_WRITTEN TASK_
Convert the items below into a numbered list, skipping any blank lines. Leave the pictures out of your answer.

Items from a data source
****************************************

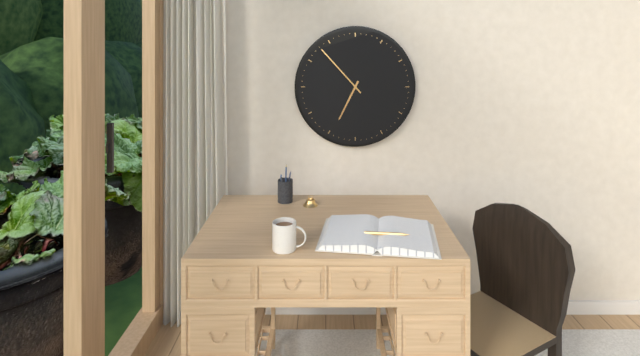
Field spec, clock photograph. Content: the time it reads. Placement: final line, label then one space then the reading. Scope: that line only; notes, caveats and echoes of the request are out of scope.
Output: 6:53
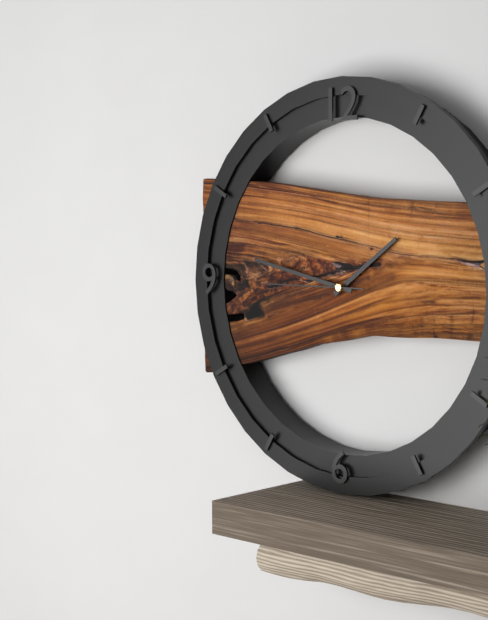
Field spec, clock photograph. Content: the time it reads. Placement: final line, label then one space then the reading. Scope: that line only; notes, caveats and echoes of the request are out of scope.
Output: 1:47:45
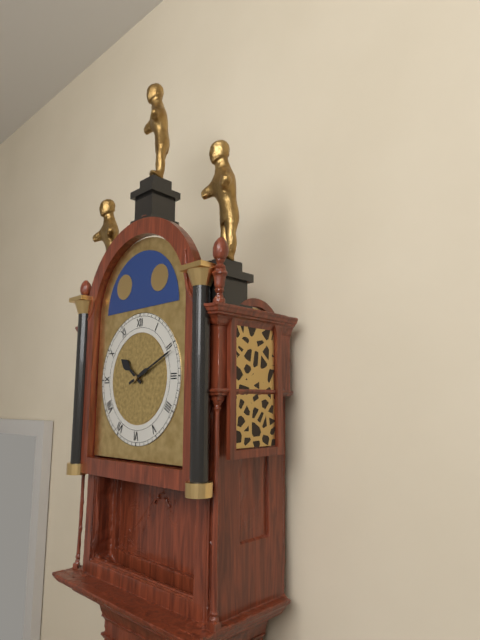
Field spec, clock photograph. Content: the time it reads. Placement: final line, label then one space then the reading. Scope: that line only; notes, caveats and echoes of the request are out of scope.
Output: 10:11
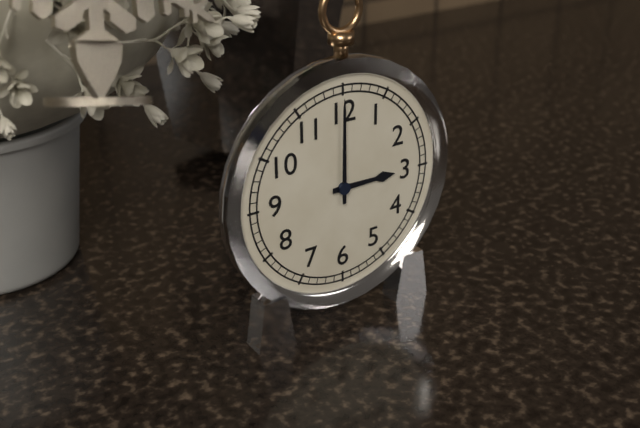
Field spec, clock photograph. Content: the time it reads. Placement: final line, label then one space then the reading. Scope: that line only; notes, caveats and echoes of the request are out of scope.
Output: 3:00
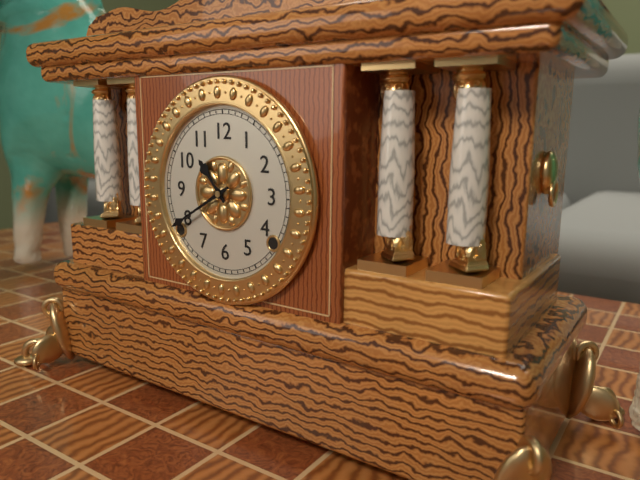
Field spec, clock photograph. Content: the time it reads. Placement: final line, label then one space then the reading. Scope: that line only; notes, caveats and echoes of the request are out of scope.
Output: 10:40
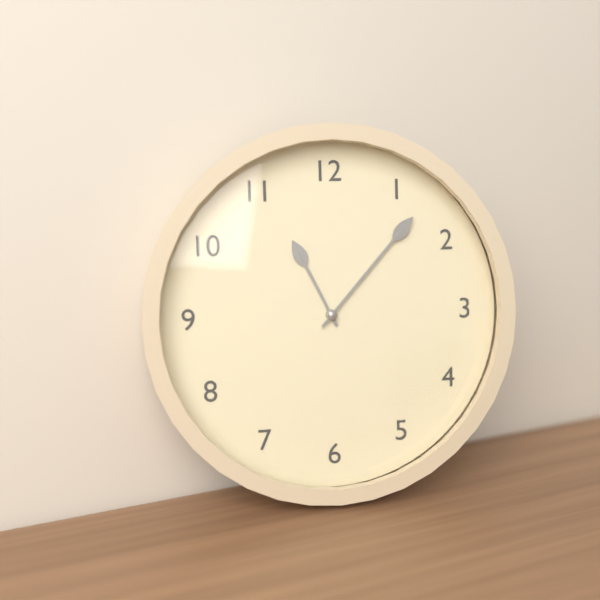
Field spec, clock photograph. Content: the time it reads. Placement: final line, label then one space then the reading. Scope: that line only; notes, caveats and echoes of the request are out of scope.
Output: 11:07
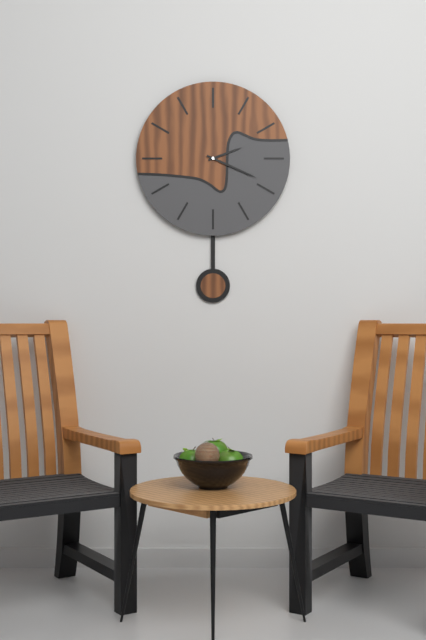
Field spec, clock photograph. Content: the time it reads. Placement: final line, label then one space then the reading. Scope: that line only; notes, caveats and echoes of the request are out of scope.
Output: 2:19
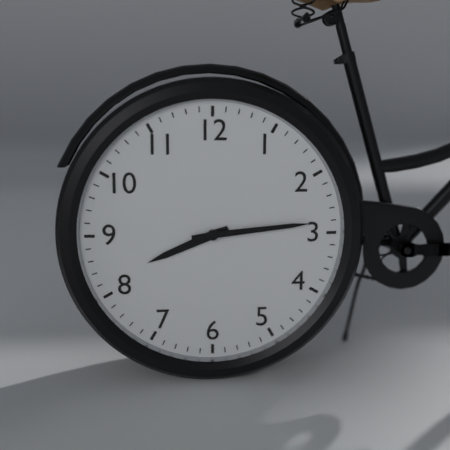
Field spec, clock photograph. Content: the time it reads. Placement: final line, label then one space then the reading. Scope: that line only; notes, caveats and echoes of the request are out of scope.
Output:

****************************************

_TASK RESPONSE_
1. Field spec, clock photograph. Content: the time it reads. Placement: final line, label then one space then the reading. Scope: that line only; notes, caveats and echoes of the request are out of scope.
2. Output: 6:53
3. Field spec, clock photograph. Content: the time it reads. Placement: final line, label then one space then the reading. Scope: that line only; notes, caveats and echoes of the request are out of scope.
4. Output: 1:47:45
5. Field spec, clock photograph. Content: the time it reads. Placement: final line, label then one space then the reading. Scope: that line only; notes, caveats and echoes of the request are out of scope.
6. Output: 10:11
7. Field spec, clock photograph. Content: the time it reads. Placement: final line, label then one space then the reading. Scope: that line only; notes, caveats and echoes of the request are out of scope.
8. Output: 3:00
9. Field spec, clock photograph. Content: the time it reads. Placement: final line, label then one space then the reading. Scope: that line only; notes, caveats and echoes of the request are out of scope.
10. Output: 10:40
11. Field spec, clock photograph. Content: the time it reads. Placement: final line, label then one space then the reading. Scope: that line only; notes, caveats and echoes of the request are out of scope.
12. Output: 11:07
13. Field spec, clock photograph. Content: the time it reads. Placement: final line, label then one space then the reading. Scope: that line only; notes, caveats and echoes of the request are out of scope.
14. Output: 2:19
15. Field spec, clock photograph. Content: the time it reads. Placement: final line, label then one space then the reading. Scope: that line only; notes, caveats and echoes of the request are out of scope.
16. Output:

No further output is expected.